Anomalous muscles within the carpal tunnel - some individuals have 'extra' muscles which may extend into or pass through the carpal tunnel.

Evidence of inflammation of the flexor tendons

Space occupying lesions within the carpal tunnel - ganglion cysts, tumours, granulomatous deposits, gouty tophi.

Anomalous vessels - persistent median artery, either patent or thrombosed.

The frequency with which such findings are present varies in different studies. We will add some figures from Canterbury here in due course.

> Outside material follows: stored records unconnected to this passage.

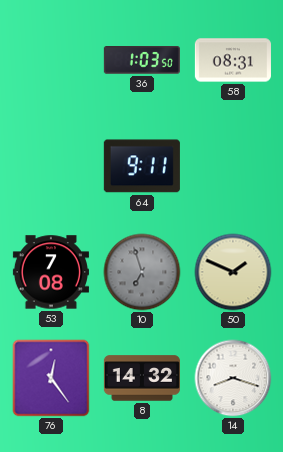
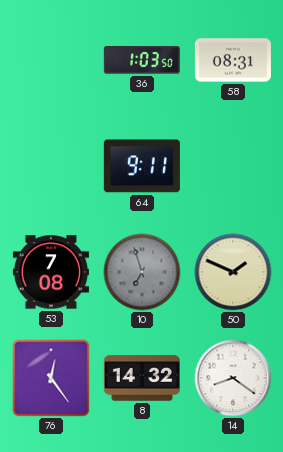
14: 8:18 -> 8:21
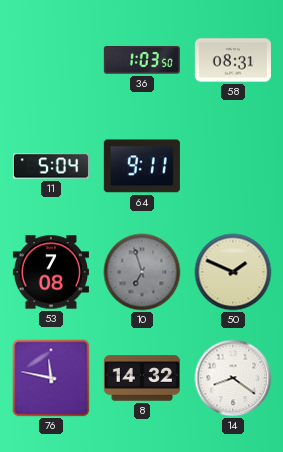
11: none -> 5:04
76: 12:24 -> 11:47
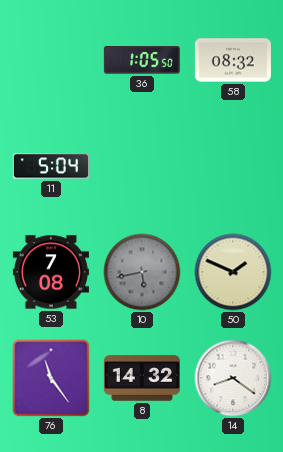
36: 1:03 -> 1:05
58: 08:31 -> 08:32
64: 9:11 -> none
10: 6:57 -> 5:43
76: 11:47 -> 11:24
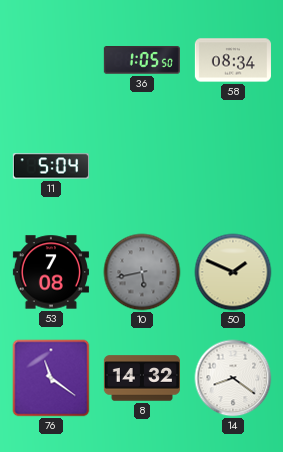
58: 08:32 -> 08:34
76: 11:24 -> 11:21
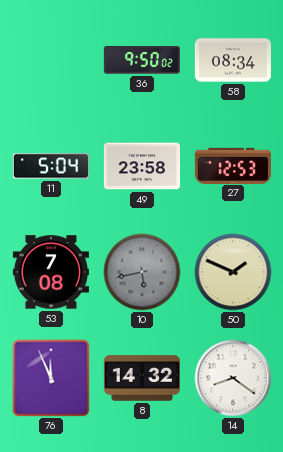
36: 1:05 -> 9:50
49: none -> 23:58
27: none -> 12:53
76: 11:21 -> 11:56
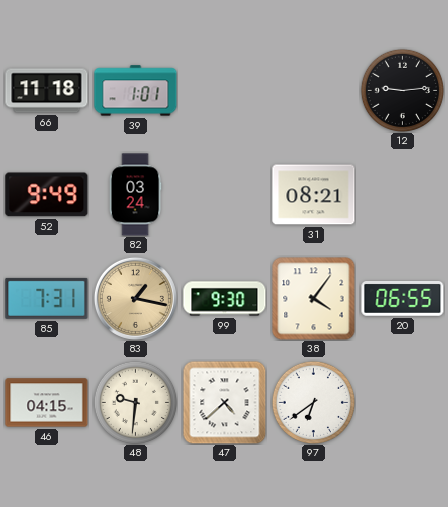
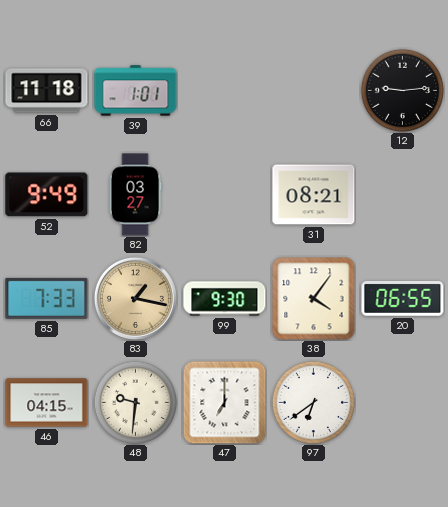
82: 03:24 -> 03:27
85: 7:31 -> 7:33
47: 4:38 -> 7:00
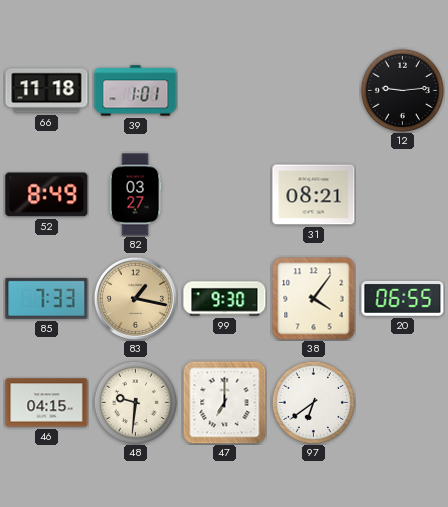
52: 9:49 -> 8:49
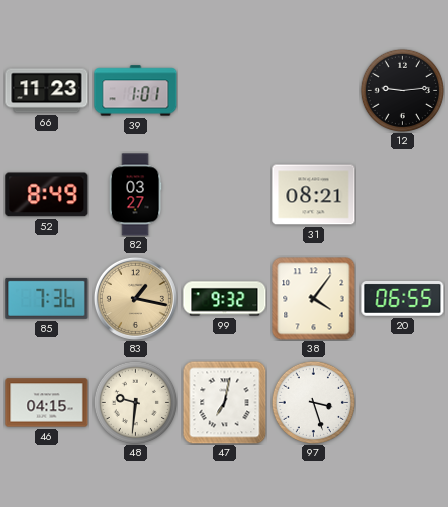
66: 11:18 -> 11:23
85: 7:33 -> 7:36
99: 9:30 -> 9:32
47: 7:00 -> 7:02
97: 6:39 -> 3:27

It is often simply assumed that any anatomical peculiarity on the imaging constitutes important information but in practice some of these findings may make no difference at all to either the choice of treatment or the risk of complications while in other cases the significance of the imaging may depend on what course of treatment is proposed. A median nerve which branches proximal to the carpal tunnel may make endoscopic surgery more risky but for the traditional open operation it probably makes little difference. Those who argue that the ability of imaging to show these structural changes which NCS miss makes ultrasound a superior diagnostic modality to nerve conduction studies for CTS are generally neglecting the fact that the neurophysiology can show a variety of physiological changes which will be missed by ultrasound. At present the counsel of perfection appears to be to carry out both investigations where possible.

We have become convinced that ultrasound imaging can be helpful in analysing the nature of problems AFTER surgery. As this is a relatively complex topic this issue is covered in a separate page of the website.

As with other topics of interest we will continue to collect more data as patients pass through the clinic.